** AIM OF THE TASK **
Copy every line of the data that contains the string "updates".

** RECORD EXCERPTS **
Content starts
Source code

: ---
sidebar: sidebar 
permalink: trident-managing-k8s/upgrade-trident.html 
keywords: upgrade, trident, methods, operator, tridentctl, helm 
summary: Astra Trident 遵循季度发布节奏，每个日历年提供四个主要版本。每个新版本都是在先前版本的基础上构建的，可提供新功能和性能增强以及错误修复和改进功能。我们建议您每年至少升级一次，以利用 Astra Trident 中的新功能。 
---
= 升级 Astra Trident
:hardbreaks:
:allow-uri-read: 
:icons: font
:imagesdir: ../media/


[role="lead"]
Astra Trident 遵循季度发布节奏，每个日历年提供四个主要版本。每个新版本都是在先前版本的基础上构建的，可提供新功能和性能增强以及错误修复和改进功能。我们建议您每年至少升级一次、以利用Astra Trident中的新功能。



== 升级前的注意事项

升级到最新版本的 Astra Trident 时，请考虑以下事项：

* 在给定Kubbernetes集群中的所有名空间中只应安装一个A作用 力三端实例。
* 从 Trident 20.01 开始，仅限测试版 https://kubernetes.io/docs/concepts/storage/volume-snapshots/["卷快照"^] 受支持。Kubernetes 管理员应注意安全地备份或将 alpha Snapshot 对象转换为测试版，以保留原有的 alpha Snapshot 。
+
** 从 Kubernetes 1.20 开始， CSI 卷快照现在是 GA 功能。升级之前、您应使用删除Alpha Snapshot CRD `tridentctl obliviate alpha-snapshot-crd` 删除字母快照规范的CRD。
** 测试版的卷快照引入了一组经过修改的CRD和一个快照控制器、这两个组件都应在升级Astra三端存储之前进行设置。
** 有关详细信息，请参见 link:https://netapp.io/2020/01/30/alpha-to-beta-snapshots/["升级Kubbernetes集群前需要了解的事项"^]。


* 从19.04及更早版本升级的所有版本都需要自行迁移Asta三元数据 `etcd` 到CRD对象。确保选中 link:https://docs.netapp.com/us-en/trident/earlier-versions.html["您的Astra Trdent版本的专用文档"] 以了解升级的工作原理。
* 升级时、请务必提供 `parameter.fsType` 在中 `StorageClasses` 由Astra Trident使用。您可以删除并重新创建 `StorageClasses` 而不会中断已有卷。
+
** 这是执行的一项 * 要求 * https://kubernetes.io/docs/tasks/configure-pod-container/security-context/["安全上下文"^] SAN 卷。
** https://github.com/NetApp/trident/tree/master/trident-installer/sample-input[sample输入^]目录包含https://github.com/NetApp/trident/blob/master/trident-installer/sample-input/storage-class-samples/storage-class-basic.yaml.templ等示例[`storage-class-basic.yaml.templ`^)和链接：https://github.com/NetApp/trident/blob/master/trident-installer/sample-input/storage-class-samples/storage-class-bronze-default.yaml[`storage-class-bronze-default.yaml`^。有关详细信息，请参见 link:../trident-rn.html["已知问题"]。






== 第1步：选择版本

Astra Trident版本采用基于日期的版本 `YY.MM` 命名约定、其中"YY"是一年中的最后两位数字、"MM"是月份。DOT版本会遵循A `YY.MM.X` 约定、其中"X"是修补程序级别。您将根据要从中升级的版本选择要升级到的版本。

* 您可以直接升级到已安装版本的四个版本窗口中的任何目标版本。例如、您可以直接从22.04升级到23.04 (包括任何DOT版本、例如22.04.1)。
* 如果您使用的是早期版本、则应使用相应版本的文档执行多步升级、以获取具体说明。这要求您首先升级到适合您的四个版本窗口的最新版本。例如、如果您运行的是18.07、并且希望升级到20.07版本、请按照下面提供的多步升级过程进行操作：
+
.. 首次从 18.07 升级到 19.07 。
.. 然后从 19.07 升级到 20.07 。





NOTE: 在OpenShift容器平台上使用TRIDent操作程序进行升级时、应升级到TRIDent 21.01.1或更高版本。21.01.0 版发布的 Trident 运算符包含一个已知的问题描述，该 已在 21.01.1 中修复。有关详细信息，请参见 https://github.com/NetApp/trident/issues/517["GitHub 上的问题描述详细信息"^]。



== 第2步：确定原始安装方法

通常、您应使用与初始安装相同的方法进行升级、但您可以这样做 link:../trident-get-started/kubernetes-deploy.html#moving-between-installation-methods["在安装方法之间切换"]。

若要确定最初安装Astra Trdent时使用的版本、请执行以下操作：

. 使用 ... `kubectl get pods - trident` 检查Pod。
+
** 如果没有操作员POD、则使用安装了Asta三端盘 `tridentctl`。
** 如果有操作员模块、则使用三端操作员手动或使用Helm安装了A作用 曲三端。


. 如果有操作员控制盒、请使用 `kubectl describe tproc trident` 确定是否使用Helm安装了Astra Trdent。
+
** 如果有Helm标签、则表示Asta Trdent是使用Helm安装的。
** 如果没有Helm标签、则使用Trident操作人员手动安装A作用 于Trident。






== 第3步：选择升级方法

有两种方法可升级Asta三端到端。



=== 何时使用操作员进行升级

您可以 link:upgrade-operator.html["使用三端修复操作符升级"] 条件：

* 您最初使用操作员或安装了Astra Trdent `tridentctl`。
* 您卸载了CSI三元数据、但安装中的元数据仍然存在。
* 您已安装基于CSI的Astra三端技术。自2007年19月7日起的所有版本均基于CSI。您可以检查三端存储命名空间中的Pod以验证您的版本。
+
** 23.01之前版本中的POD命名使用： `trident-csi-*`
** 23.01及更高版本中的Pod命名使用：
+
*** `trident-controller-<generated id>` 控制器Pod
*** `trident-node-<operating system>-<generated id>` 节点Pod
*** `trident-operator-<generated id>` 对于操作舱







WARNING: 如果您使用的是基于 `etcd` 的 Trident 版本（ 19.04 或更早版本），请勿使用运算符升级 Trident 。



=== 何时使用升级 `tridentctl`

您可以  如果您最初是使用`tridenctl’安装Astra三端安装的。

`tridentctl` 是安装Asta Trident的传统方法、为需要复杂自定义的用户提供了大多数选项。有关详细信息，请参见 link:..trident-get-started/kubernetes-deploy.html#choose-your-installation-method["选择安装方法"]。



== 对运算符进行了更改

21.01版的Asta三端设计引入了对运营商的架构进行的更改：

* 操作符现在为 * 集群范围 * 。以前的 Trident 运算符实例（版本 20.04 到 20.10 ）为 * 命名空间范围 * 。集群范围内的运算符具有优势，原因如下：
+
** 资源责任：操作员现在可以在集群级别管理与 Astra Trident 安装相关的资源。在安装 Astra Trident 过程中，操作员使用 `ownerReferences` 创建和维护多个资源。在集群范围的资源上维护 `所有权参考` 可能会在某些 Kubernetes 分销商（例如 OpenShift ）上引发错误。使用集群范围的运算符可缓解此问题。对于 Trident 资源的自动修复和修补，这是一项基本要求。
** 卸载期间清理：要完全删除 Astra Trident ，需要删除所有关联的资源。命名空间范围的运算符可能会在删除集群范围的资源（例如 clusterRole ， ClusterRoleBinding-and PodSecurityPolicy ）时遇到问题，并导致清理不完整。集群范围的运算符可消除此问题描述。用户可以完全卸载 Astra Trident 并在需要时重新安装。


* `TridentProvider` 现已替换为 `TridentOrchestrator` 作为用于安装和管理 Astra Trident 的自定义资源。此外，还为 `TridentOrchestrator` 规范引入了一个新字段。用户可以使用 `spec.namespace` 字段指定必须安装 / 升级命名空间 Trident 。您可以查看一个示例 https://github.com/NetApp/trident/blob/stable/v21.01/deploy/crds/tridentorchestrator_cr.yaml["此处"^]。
Content ends
Content starts
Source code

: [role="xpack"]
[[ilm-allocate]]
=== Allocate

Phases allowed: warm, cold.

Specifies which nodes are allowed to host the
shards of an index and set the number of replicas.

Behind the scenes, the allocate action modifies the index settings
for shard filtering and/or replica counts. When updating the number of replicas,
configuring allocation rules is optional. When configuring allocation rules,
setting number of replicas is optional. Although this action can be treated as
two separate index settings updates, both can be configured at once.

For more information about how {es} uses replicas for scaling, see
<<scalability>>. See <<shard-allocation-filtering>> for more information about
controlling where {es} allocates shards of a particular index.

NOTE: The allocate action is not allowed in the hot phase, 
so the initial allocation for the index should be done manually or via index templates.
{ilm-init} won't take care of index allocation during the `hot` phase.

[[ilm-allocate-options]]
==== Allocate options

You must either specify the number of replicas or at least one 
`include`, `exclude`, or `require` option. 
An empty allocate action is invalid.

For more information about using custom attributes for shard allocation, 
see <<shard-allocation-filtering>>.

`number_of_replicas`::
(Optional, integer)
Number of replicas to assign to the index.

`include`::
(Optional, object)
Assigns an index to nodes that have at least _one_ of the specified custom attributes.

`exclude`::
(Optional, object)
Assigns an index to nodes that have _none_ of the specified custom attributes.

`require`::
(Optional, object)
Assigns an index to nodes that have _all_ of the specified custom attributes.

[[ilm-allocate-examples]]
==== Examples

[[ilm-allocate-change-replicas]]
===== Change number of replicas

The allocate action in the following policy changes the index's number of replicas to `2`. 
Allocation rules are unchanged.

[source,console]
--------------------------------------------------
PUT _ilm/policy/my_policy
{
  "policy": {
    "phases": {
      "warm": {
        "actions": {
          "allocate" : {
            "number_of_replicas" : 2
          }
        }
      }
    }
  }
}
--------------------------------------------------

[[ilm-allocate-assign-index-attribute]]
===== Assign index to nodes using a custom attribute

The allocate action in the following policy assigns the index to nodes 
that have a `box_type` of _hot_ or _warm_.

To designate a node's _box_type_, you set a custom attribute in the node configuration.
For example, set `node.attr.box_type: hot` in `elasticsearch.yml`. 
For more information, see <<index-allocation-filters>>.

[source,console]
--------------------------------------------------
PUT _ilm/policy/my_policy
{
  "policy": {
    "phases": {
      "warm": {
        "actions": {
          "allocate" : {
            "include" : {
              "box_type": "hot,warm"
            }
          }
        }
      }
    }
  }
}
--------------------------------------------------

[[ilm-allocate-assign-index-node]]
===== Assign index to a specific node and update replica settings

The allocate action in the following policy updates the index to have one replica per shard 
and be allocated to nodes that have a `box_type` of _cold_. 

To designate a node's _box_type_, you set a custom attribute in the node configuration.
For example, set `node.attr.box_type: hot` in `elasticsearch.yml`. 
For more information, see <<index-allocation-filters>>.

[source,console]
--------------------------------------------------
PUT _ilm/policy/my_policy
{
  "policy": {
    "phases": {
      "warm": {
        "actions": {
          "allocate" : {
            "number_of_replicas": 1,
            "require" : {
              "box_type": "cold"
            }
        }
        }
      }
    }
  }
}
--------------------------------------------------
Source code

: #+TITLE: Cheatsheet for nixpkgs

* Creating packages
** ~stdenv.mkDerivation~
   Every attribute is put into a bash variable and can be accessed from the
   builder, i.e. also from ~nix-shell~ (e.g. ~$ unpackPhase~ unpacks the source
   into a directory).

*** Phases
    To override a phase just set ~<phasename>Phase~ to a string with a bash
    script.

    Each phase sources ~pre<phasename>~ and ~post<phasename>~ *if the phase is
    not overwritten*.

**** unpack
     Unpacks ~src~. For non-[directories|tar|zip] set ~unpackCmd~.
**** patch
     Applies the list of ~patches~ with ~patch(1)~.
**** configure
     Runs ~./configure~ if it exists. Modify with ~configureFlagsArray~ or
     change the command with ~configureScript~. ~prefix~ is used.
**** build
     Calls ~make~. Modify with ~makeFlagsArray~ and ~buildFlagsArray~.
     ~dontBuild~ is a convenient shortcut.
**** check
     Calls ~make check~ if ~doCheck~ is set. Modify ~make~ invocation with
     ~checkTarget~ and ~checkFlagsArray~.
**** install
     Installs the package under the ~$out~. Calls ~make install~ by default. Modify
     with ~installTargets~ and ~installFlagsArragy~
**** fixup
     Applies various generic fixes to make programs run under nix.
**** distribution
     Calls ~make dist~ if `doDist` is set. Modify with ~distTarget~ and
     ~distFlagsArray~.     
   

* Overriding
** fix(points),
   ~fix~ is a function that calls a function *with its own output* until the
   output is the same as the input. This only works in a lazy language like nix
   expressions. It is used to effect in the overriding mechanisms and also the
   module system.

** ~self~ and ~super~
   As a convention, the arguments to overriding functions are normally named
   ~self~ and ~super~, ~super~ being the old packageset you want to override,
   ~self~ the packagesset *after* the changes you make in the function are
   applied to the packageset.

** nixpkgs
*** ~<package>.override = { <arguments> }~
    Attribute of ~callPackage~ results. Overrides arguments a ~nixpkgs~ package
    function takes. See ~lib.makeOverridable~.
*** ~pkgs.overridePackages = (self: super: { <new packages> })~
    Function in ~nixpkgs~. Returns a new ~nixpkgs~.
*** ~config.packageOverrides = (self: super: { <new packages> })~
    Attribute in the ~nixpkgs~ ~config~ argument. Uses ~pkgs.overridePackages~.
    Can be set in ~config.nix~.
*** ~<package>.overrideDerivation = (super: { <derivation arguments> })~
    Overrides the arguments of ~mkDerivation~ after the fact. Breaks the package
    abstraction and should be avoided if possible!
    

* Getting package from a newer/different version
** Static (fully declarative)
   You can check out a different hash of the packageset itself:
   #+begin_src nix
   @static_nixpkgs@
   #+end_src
Content ends
** SOLUTION TO THIS EXERCISE **
two separate index settings updates, both can be configured at once.
The allocate action in the following policy updates the index to have one replica per shard 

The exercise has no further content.